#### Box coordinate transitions

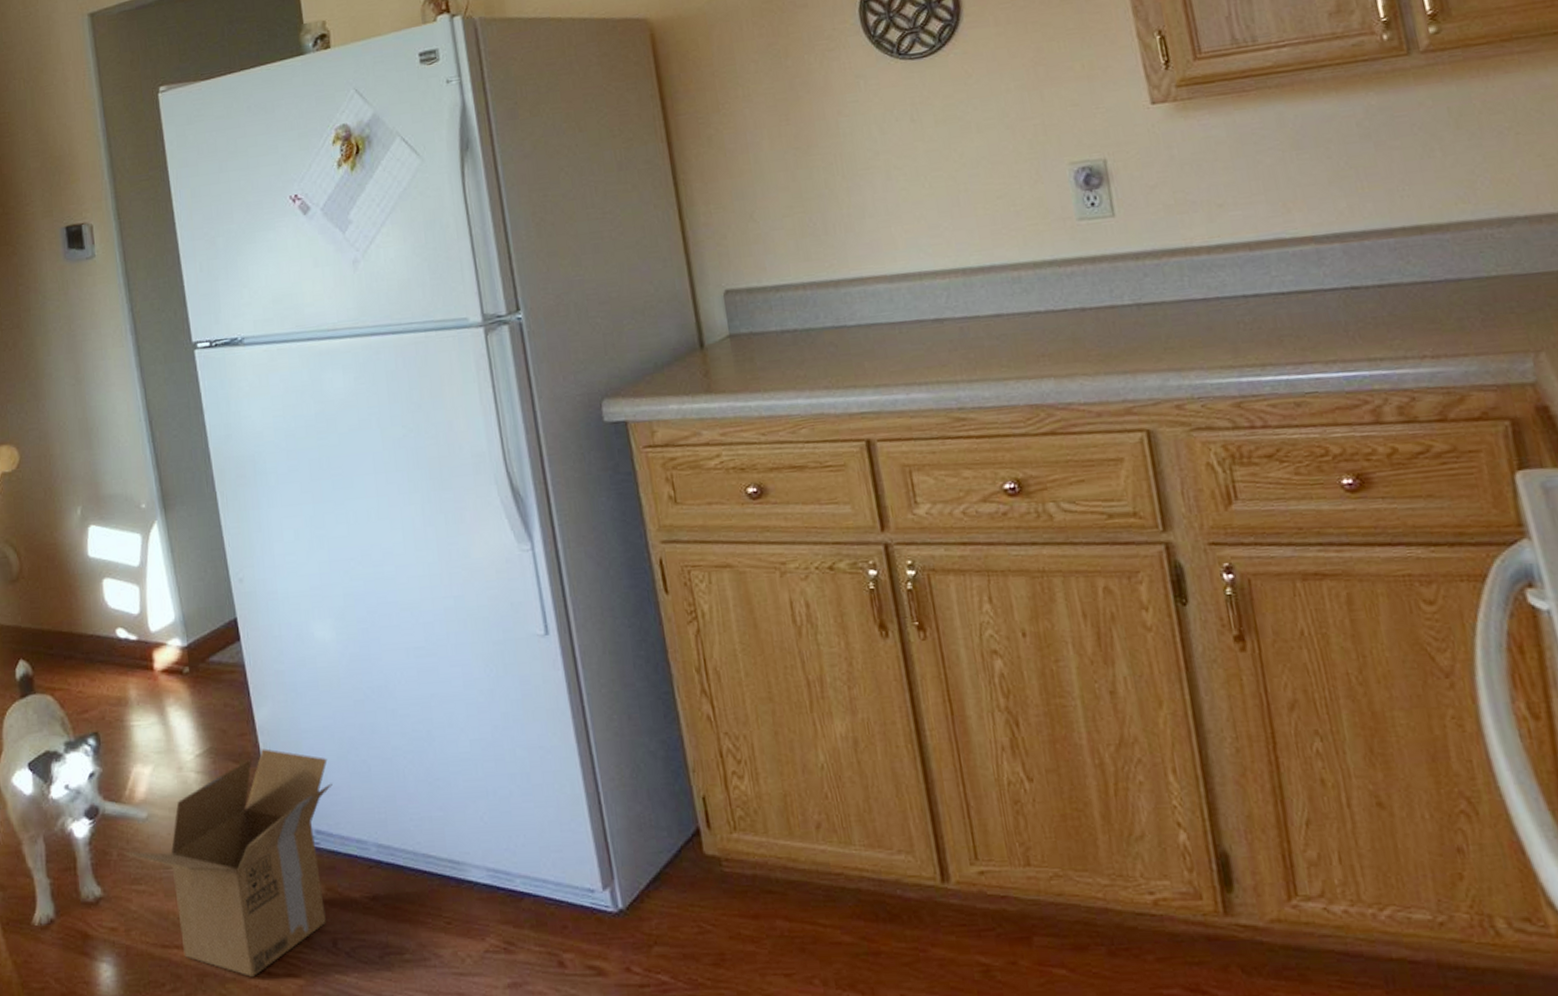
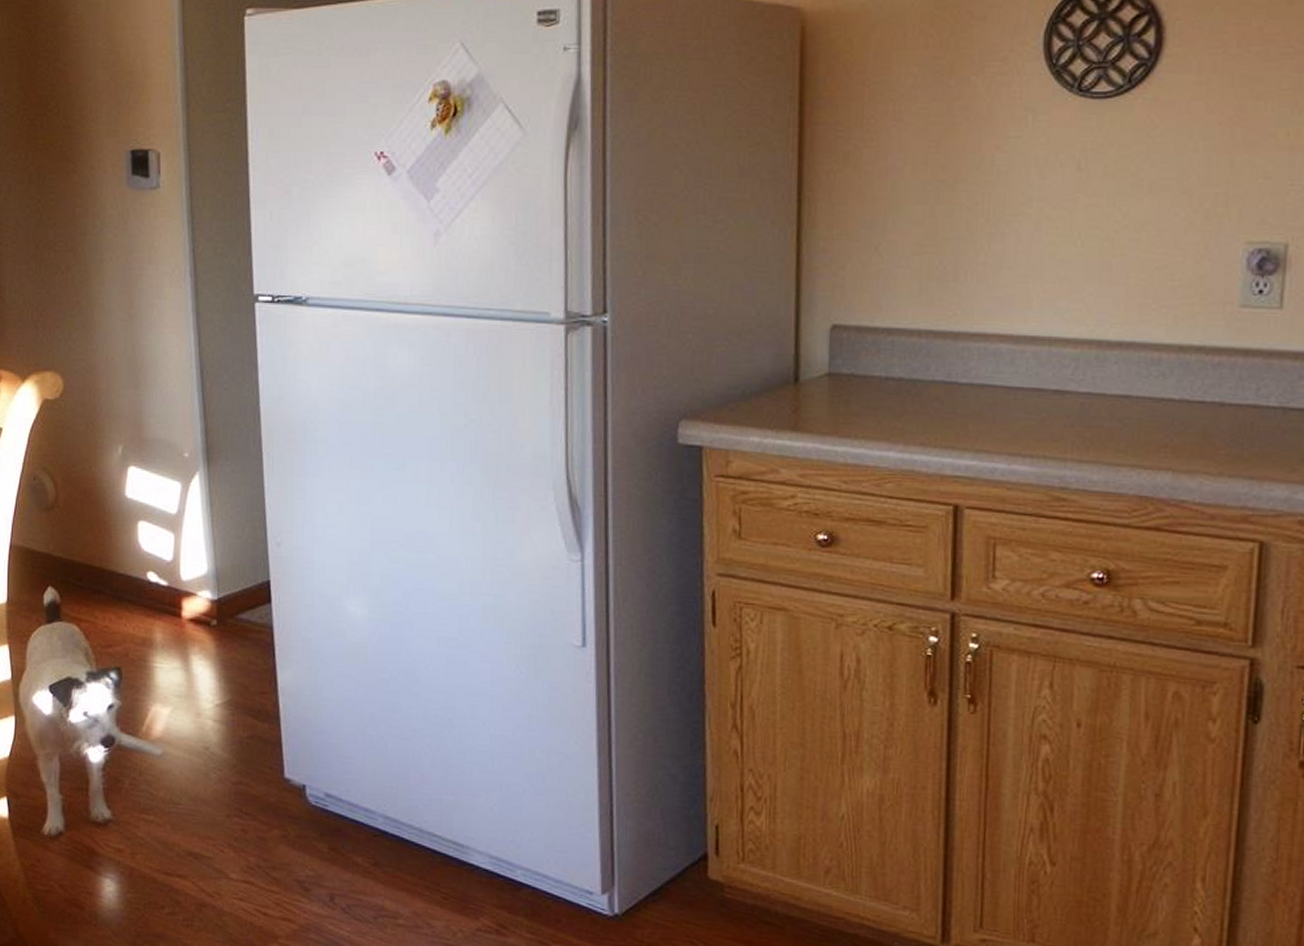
cardboard box: present [123,748,333,977] -> none [135,709,348,915]

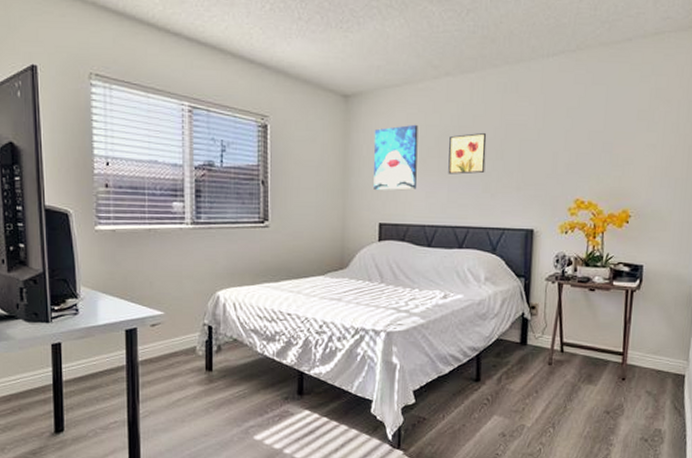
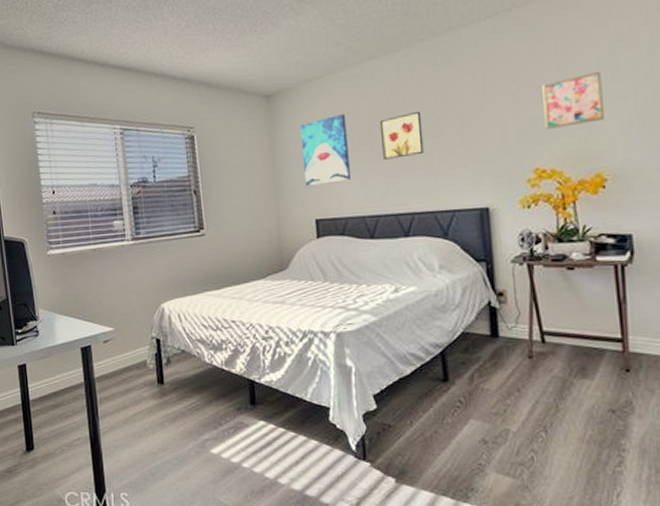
wall art: none [589,120,639,166] -> present [542,72,604,129]

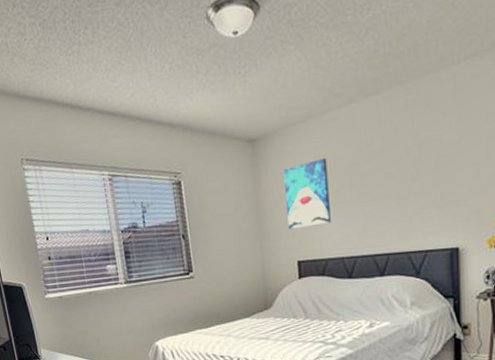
wall art: present [379,111,424,160] -> none [359,154,401,203]

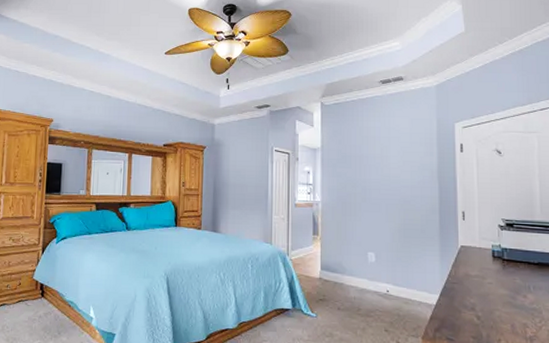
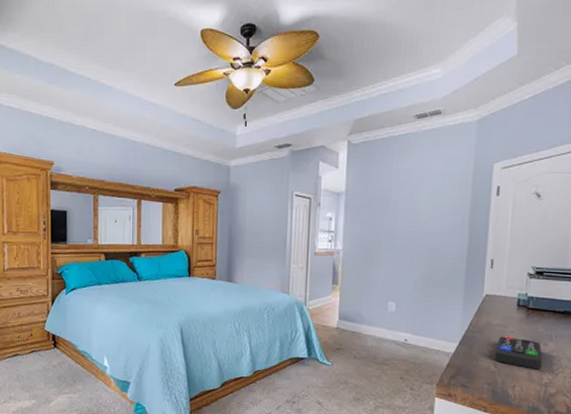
remote control: none [476,287,525,323] -> present [495,336,543,370]

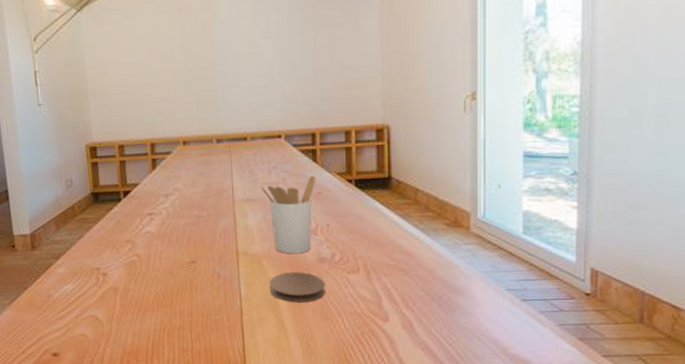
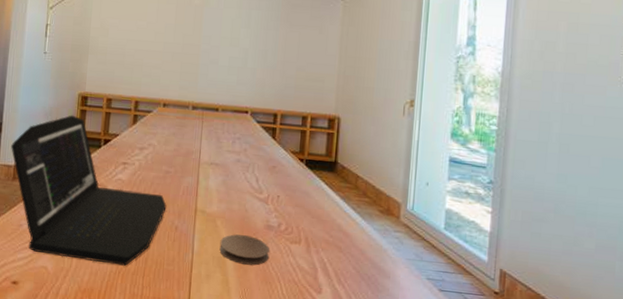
laptop: none [22,169,205,323] -> present [11,115,167,266]
utensil holder: present [261,175,316,254] -> none [224,150,273,219]

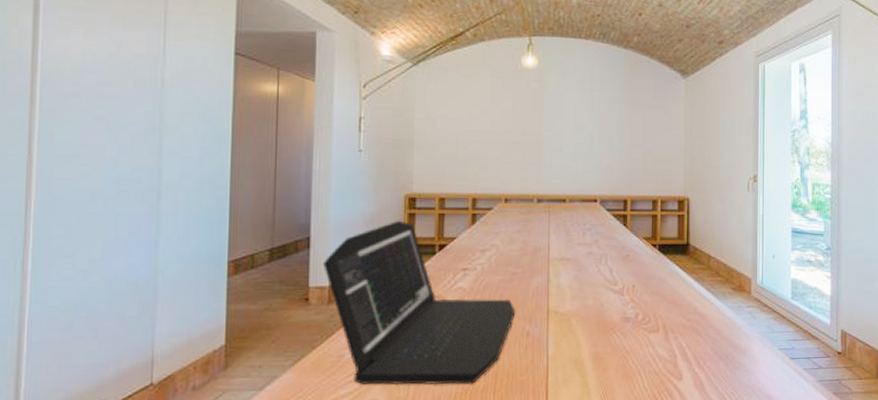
coaster: present [219,234,269,266] -> none [576,331,628,362]

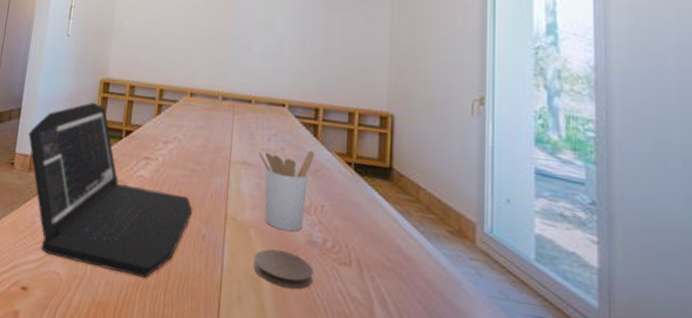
utensil holder: none [575,238,626,314] -> present [259,150,315,232]
coaster: none [576,331,628,362] -> present [253,248,313,290]

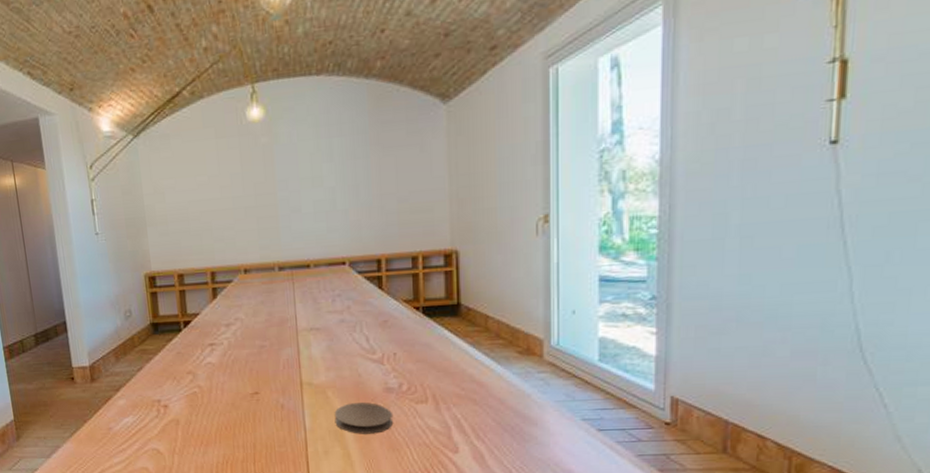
laptop: present [28,102,193,279] -> none [81,300,268,455]
utensil holder: present [259,150,315,232] -> none [325,302,382,385]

#### Try it
Write every entry out again exactly, dropping the pictures.

#### Answer for this exercise
cardboard box: present [123,748,333,977] -> none [135,709,348,915]

wall art: none [589,120,639,166] -> present [542,72,604,129]

wall art: present [379,111,424,160] -> none [359,154,401,203]

remote control: none [476,287,525,323] -> present [495,336,543,370]

laptop: none [22,169,205,323] -> present [11,115,167,266]
utensil holder: present [261,175,316,254] -> none [224,150,273,219]

coaster: present [219,234,269,266] -> none [576,331,628,362]

utensil holder: none [575,238,626,314] -> present [259,150,315,232]
coaster: none [576,331,628,362] -> present [253,248,313,290]

laptop: present [28,102,193,279] -> none [81,300,268,455]
utensil holder: present [259,150,315,232] -> none [325,302,382,385]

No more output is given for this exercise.